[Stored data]
━━━━━━━━

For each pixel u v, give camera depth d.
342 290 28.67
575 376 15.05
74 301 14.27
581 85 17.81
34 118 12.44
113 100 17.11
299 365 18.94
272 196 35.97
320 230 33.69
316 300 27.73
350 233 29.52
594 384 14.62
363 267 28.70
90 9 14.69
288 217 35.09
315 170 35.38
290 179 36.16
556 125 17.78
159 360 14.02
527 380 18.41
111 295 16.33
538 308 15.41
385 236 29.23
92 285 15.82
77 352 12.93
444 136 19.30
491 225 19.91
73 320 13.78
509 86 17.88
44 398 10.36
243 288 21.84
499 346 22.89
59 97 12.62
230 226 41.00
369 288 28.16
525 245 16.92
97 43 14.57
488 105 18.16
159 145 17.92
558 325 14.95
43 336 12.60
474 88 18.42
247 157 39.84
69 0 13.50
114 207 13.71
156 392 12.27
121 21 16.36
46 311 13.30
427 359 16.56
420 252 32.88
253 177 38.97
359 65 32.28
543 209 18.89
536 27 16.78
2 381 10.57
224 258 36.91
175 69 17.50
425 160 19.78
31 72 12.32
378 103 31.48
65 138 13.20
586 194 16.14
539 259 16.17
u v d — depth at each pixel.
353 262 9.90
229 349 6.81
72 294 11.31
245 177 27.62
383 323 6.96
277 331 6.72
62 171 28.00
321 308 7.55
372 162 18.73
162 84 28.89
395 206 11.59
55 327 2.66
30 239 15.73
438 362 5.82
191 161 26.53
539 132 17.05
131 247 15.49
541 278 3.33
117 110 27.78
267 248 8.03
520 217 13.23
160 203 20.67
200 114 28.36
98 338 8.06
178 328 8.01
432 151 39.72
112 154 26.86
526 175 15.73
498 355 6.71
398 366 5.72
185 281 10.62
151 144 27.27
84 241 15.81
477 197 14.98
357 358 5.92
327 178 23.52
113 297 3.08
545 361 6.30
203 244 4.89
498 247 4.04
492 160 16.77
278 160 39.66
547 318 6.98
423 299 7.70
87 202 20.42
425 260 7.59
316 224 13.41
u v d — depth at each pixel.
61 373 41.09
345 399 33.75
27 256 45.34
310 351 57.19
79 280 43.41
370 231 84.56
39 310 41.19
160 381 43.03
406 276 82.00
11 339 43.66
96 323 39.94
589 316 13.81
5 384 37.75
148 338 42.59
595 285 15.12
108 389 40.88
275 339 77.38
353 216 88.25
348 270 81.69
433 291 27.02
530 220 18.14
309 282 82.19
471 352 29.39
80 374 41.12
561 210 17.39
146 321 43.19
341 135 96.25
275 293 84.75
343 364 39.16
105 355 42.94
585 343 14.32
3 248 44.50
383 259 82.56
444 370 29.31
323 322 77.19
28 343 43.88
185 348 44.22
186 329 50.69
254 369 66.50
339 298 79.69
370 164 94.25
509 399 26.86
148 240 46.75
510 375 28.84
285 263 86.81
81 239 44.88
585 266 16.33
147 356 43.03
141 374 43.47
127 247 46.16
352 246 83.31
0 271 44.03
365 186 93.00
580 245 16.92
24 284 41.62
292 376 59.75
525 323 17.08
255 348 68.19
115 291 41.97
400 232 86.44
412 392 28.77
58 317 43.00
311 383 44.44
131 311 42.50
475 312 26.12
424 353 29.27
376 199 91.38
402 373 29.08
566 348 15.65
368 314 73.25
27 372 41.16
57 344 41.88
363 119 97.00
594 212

━━━━━━━━

- [PROBLEM STATEMENT]: Taking the line with "370 231 84.56" as the start and the last line of the data above as the end, write out those two lines and every line between them exactly, and only those.

- [OUTPUT OF THE EXERCISE]:
370 231 84.56
39 310 41.19
160 381 43.03
406 276 82.00
11 339 43.66
96 323 39.94
589 316 13.81
5 384 37.75
148 338 42.59
595 285 15.12
108 389 40.88
275 339 77.38
353 216 88.25
348 270 81.69
433 291 27.02
530 220 18.14
309 282 82.19
471 352 29.39
80 374 41.12
561 210 17.39
146 321 43.19
341 135 96.25
275 293 84.75
343 364 39.16
105 355 42.94
585 343 14.32
3 248 44.50
383 259 82.56
444 370 29.31
323 322 77.19
28 343 43.88
185 348 44.22
186 329 50.69
254 369 66.50
339 298 79.69
370 164 94.25
509 399 26.86
148 240 46.75
510 375 28.84
285 263 86.81
81 239 44.88
585 266 16.33
147 356 43.03
141 374 43.47
127 247 46.16
352 246 83.31
0 271 44.03
365 186 93.00
580 245 16.92
24 284 41.62
292 376 59.75
525 323 17.08
255 348 68.19
115 291 41.97
400 232 86.44
412 392 28.77
58 317 43.00
311 383 44.44
131 311 42.50
475 312 26.12
424 353 29.27
376 199 91.38
402 373 29.08
566 348 15.65
368 314 73.25
27 372 41.16
57 344 41.88
363 119 97.00
594 212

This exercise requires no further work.